▸ **Task A**
In the forum posts on architecture, which city did Empress Helena live in between 313 and 326?
▸ **Task B**
Reproduce the forum posts on architecture from "2001.10.19 20:51" up to and including "indeed becomes the...".
▸ **Task C**
Pick up the forum posts on architecture where they stop and continue writing them.

▸ **Quoted passage**
▬▬▬▬▬▬▬▬▬▬

4. There may be one answer to "what is the content?" in some of Venturi's own prior writings/statements. For example, in the early 1980s Venturi very much championed buildings with all-over patterning. With programmable electronic screens as facades, there is now every opportunity for architects to design facades with many animated patterns.
5. After spending all of the last five years generating the content for and programming several thousand 'screens' of Quondam, I might just have more experience than any other architect when it comes to architecture as the delivery of content.
"Architecture as delivery of content" describes precisely what I see as a forthcoming issue for architects.


2001.10.18 13:13
Re: building text
You know, if I were a blind person, encountering a building covered with braille might be something that takes my appreciation of both history and architecture to a new level, because then I might have a pretty good idea of how ancient Egyptians felt when they 'sensed' their buildings.


2001.10.19 20:51
Re: building text
It's interesting to 'see' what new imaginings manifest once one begins to think of architecture as the delivery of content.


2001.10.24
ideas, etc.
Acropolis Q at the steps leading to the Garden of Satire [new working title: A View from the Garden of Satire]. ...thus was inspired to now wholeheartedly pursue designing and online presenting Ichnographia Quondam as the consummate Quondam, as virtual museum of architecture, site, domain. Ichnographia Quondam is the large plan of a virtual museum of architecture. I'm now thinking that the IQ in fact becomes Q, indeed becomes the...


2001.11.13 11:14
Re: sketching
Quondam is much more than "an example of draughtsmanly-computerly." It is a true museum of architecture. I don't construct as many cad models as I used to (and no I don't need a manual constantly at hand), but I have worked on two models so far this year, namely the tower of Princeton Memorial Park (1966, unexecuted), perhaps Venturi and Rauch's most Kahnian building, and a reconstruction of the first rendition (c. 327 AD) of what is today Santa Croce in Gerusalemme --this is a large hall from what was once the Sessorian Palace, where Empress Helena lived in Rome between 313 and 326. I'm especially pleased with the quondam Sessorian hall. The model proved most enlightening with regard to beginning to understand what really happened during the paradigm shift in Western culture from Paganism to Christianity. I'd say any "drawing" that can do that goes somewhat beyond just "draughtsmanship".

2001.11.14:11:23
Re: sketching
What has always attracted me to CAD (and other computer activities like word processing, image processing, etc.) is the ability to customize just about anything, from the way lines look, to the "scale" of the drawing, to the angle of perspective, to the look of the screen, etc., etc., etc. For me, all that gives drawing with CAD more "life" then I have ever experienced on a drawing board.

▬▬▬▬▬▬▬▬▬▬

Landmark coordinate records

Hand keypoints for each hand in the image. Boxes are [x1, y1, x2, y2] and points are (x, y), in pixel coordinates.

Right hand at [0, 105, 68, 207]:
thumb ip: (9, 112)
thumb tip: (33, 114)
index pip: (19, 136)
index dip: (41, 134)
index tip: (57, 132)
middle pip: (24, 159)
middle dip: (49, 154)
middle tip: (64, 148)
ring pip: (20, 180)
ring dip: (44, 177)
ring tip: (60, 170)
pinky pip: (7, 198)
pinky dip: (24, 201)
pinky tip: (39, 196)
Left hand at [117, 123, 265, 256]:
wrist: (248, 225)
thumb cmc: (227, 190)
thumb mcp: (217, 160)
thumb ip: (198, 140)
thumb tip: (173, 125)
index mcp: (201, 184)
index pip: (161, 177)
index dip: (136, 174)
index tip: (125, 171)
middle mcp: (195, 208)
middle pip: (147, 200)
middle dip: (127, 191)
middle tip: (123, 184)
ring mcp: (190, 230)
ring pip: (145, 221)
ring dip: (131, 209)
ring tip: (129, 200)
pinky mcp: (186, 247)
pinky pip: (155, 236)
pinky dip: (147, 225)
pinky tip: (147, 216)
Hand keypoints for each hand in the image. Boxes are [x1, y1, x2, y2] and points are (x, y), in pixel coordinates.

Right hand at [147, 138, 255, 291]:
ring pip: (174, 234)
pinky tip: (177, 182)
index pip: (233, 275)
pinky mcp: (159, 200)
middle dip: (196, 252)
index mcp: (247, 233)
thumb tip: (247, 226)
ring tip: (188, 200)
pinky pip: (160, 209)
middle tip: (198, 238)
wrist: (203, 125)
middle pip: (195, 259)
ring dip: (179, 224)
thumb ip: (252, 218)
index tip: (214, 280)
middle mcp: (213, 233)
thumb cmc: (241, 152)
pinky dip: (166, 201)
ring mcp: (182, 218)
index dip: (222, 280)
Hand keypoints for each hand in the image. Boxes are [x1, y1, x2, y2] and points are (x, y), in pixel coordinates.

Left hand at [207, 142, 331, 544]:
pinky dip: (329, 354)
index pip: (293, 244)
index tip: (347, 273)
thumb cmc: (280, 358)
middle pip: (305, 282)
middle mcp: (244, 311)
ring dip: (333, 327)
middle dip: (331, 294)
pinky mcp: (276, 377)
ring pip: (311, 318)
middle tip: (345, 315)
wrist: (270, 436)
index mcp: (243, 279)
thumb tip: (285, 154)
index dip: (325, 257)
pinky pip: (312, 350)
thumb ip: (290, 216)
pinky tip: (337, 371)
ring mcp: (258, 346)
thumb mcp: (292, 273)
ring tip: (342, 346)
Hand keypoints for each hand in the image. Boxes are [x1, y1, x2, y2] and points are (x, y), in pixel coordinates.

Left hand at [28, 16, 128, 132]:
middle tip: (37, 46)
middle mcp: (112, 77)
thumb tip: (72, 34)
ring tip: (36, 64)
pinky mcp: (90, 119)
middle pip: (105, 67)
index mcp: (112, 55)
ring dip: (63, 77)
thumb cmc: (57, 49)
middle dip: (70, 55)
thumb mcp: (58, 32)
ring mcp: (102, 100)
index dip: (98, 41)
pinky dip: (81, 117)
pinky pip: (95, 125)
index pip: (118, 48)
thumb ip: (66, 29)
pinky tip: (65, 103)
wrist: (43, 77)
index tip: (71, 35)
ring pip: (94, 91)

▬▬▬▬▬▬▬▬▬▬

▸ **Written answer A**
Rome.

▸ **Written answer B**
2001.10.19 20:51
Re: building text
It's interesting to 'see' what new imaginings manifest once one begins to think of architecture as the delivery of content.


2001.10.24
ideas, etc.
Acropolis Q at the steps leading to the Garden of Satire [new working title: A View from the Garden of Satire]. ...thus was inspired to now wholeheartedly pursue designing and online presenting Ichnographia Quondam as the consummate Quondam, as virtual museum of architecture, site, domain. Ichnographia Quondam is the large plan of a virtual museum of architecture. I'm now thinking that the IQ in fact becomes Q, indeed becomes the...

▸ **Written answer C**
The other "lively" issue with CAD drawings is that they are never completely done, and never is there a sole original either. CAD drawings propagate! For example, in constructing the first Santa Croce in Gerusalemme I needed classical columns, so I effortlessly copied the columns from Quondam's (Schinkel's) Altes Museum model, reduced them in scale, and they look perfect. (not bad for less than ten minutes worth of work)
I've often wanted to make an issue of the fact that Quondam has an infinite collection precisely because almost all of it is in digital form. Any image and any cad database in the collection holds the potential to propagate any number of new images and databases. Moreover, each 3d CAD database holds the potential to generate any number of perspectives, axonometrics, and color/shaded renderings. I would never call any of this "lifeless", rather the exact opposite.
When I say that a New Dexterity should be taught to student architects, it is to teach them just how versatile CAD and other digital data is. Any data "at hand" is really an infinite set of data.


2001.11.20 13:16
20 November 1996
Five years ago today was the last day that there was no such thing as Quondam - A Virtual Museum of Architecture. Since that time the notion of architect's designing virtual museums has become somewhat vogue, but www.quondam.com has never received 'official' recognition as the first (or at least oldest) virtual museum to be designed by an architect. Oddly, the Guggenheim Virtual Museum has received enormous press and official recognition, yet, in complete irony, it does not even exist as an online entity despite its self proclamation as being the most important virtual building of the 21st century. Quondam used to offer an online journal entitled Not There. Perhaps it's now time for Quondam to start handing out the Not There award.
www.quondam.com today manifests architecture as the delivery of content. Moreover, Quondam strives to deliver architectural content that is not available anywhere else, thus generally following the dictum that a virtual museum should be what a real museum cannot be.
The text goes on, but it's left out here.